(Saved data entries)
· · · ·

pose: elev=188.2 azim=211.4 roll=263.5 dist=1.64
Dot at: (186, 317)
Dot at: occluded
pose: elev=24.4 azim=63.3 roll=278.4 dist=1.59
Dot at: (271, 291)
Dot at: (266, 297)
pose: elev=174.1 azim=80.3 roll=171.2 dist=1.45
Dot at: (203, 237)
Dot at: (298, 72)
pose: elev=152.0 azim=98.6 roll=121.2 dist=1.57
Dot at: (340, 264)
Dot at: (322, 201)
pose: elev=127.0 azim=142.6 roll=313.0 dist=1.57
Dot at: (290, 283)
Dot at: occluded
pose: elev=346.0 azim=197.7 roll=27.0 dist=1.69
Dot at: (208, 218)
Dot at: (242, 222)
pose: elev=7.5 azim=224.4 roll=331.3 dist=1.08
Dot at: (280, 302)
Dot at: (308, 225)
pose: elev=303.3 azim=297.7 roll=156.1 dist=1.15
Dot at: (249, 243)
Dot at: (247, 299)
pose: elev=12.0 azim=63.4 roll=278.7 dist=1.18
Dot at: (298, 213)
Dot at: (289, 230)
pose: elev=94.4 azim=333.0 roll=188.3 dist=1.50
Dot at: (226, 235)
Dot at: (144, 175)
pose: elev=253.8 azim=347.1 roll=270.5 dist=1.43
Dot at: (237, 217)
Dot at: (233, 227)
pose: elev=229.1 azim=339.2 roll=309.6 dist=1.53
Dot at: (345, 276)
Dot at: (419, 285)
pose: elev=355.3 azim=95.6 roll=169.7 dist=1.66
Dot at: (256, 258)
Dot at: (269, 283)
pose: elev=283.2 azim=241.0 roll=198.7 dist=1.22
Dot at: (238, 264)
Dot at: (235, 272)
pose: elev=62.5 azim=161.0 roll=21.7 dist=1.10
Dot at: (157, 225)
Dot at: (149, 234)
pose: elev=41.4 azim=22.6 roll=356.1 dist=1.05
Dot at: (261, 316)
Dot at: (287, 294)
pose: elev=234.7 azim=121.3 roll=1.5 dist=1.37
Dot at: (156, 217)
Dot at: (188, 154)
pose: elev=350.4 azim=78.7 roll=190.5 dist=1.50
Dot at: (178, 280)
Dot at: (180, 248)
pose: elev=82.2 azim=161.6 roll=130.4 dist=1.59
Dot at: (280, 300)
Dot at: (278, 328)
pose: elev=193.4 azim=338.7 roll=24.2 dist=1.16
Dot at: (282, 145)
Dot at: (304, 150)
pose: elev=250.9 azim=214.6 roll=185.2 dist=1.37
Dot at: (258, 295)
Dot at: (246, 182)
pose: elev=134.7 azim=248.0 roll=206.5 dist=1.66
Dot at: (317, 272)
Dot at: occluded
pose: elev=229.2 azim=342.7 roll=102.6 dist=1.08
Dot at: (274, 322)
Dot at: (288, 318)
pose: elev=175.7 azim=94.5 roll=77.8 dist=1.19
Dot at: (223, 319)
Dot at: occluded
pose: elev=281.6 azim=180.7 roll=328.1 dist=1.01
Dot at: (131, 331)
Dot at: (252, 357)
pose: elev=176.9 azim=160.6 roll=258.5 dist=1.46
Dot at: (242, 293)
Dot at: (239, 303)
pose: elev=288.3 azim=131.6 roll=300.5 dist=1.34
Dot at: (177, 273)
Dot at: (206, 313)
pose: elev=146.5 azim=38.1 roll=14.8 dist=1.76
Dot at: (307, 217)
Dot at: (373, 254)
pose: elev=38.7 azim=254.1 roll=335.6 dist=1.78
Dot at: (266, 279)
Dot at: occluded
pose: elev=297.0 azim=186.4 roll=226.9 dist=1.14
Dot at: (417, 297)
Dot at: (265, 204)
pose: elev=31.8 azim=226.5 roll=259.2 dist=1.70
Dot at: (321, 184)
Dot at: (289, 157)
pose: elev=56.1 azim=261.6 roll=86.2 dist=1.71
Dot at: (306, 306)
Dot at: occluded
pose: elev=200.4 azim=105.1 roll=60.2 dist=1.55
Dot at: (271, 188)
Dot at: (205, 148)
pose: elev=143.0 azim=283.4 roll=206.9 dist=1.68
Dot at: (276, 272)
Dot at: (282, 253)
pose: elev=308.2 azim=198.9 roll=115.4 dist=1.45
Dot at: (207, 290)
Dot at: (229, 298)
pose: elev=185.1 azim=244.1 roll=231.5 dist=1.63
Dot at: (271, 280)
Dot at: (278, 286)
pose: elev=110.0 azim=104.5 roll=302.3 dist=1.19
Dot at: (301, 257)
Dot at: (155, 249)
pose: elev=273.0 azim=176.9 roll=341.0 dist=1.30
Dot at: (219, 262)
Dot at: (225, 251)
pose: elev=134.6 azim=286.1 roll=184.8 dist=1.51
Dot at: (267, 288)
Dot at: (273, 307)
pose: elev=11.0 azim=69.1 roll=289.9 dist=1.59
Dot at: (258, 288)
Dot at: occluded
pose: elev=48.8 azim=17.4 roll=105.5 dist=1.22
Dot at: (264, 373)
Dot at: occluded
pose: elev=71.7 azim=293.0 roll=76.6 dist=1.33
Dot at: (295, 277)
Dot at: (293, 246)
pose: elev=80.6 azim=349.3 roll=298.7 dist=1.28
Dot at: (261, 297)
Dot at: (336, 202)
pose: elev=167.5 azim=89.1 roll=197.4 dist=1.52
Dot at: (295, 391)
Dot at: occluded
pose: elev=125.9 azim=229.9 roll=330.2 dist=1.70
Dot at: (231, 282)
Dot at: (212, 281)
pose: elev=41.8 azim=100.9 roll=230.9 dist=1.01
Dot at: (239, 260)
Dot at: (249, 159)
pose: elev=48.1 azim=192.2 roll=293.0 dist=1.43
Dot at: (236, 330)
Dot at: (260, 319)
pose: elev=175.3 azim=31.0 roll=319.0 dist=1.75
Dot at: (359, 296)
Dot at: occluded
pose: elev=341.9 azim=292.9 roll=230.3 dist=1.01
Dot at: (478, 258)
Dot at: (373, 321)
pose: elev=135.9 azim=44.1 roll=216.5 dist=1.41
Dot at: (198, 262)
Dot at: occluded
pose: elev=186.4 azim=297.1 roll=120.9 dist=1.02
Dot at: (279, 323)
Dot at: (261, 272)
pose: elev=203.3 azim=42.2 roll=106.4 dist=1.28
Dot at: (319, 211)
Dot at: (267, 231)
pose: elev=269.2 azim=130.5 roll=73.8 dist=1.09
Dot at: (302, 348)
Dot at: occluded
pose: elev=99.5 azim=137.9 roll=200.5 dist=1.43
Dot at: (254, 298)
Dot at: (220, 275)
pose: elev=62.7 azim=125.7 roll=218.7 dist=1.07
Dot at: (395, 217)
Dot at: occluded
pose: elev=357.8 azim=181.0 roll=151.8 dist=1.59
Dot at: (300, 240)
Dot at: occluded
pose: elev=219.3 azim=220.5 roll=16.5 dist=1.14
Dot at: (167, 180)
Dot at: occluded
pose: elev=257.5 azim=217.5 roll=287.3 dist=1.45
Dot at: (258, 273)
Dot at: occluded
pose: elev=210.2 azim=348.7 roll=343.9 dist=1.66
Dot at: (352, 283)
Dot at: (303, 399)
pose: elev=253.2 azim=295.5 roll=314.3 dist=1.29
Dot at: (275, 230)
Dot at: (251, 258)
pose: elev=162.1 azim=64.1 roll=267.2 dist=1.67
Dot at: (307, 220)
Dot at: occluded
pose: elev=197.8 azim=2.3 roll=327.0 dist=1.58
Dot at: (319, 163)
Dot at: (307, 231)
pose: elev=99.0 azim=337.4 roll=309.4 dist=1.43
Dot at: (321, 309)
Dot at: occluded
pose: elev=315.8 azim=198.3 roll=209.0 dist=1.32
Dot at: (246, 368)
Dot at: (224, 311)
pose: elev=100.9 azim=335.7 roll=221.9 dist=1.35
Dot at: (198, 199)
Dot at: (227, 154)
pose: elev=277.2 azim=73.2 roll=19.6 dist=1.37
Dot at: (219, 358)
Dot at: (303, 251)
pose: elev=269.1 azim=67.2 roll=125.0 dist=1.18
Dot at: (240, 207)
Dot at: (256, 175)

· · · ·

**Required task**
Can you turn the part of the records above that opens with the line containing "pose: elev=12.0 azim=63.4" and closes with the line containing "Dot at: (304, 150)" into a Markdown table with the columns No. and Line, one row per line and no rows for blank lines?

**Expected output**
| No. | Line |
|---|---|
| 1 | pose: elev=12.0 azim=63.4 roll=278.7 dist=1.18 |
| 2 | Dot at: (298, 213) |
| 3 | Dot at: (289, 230) |
| 4 | pose: elev=94.4 azim=333.0 roll=188.3 dist=1.50 |
| 5 | Dot at: (226, 235) |
| 6 | Dot at: (144, 175) |
| 7 | pose: elev=253.8 azim=347.1 roll=270.5 dist=1.43 |
| 8 | Dot at: (237, 217) |
| 9 | Dot at: (233, 227) |
| 10 | pose: elev=229.1 azim=339.2 roll=309.6 dist=1.53 |
| 11 | Dot at: (345, 276) |
| 12 | Dot at: (419, 285) |
| 13 | pose: elev=355.3 azim=95.6 roll=169.7 dist=1.66 |
| 14 | Dot at: (256, 258) |
| 15 | Dot at: (269, 283) |
| 16 | pose: elev=283.2 azim=241.0 roll=198.7 dist=1.22 |
| 17 | Dot at: (238, 264) |
| 18 | Dot at: (235, 272) |
| 19 | pose: elev=62.5 azim=161.0 roll=21.7 dist=1.10 |
| 20 | Dot at: (157, 225) |
| 21 | Dot at: (149, 234) |
| 22 | pose: elev=41.4 azim=22.6 roll=356.1 dist=1.05 |
| 23 | Dot at: (261, 316) |
| 24 | Dot at: (287, 294) |
| 25 | pose: elev=234.7 azim=121.3 roll=1.5 dist=1.37 |
| 26 | Dot at: (156, 217) |
| 27 | Dot at: (188, 154) |
| 28 | pose: elev=350.4 azim=78.7 roll=190.5 dist=1.50 |
| 29 | Dot at: (178, 280) |
| 30 | Dot at: (180, 248) |
| 31 | pose: elev=82.2 azim=161.6 roll=130.4 dist=1.59 |
| 32 | Dot at: (280, 300) |
| 33 | Dot at: (278, 328) |
| 34 | pose: elev=193.4 azim=338.7 roll=24.2 dist=1.16 |
| 35 | Dot at: (282, 145) |
| 36 | Dot at: (304, 150) |